··· Exercise inputs ···
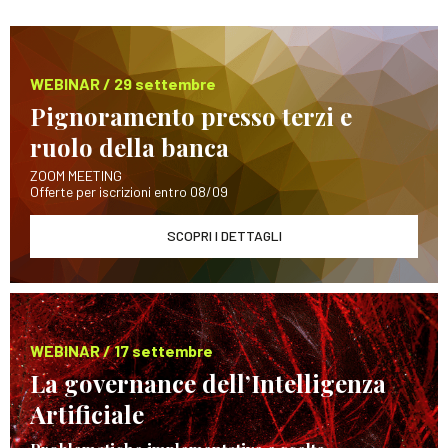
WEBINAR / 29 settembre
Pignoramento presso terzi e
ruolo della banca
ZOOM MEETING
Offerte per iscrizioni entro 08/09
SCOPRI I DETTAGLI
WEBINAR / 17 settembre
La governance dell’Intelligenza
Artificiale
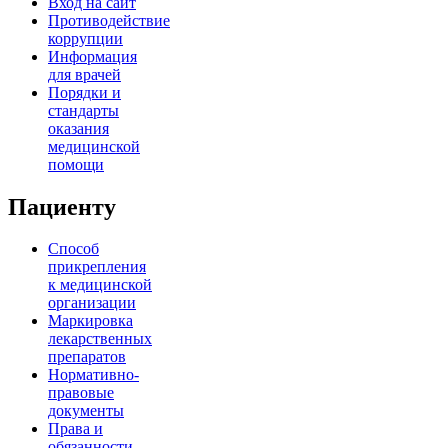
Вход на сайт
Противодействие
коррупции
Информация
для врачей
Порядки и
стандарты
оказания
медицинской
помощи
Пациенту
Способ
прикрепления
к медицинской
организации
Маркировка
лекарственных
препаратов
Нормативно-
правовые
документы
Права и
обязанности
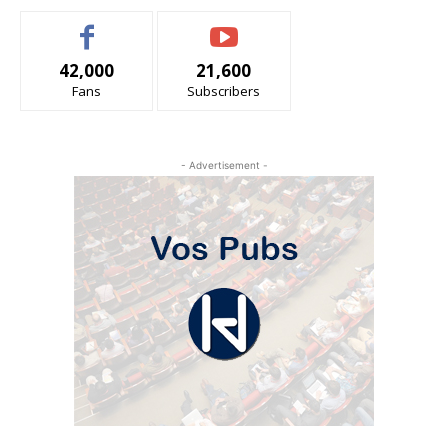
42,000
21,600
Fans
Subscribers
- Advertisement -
···
▶ _Task to complete_
Each record needs to be reproduced exactly, and no image should be carried over.

▶ _Answer section_
WEBINAR / 29 settembre
Pignoramento presso terzi e
ruolo della banca
ZOOM MEETING
Offerte per iscrizioni entro 08/09
SCOPRI I DETTAGLI
WEBINAR / 17 settembre
La governance dell’Intelligenza
Artificiale
Вход на сайт
Противодействие
коррупции
Информация
для врачей
Порядки и
стандарты
оказания
медицинской
помощи
Пациенту
Способ
прикрепления
к медицинской
организации
Маркировка
лекарственных
препаратов
Нормативно-
правовые
документы
Права и
обязанности
42,000
21,600
Fans
Subscribers
- Advertisement -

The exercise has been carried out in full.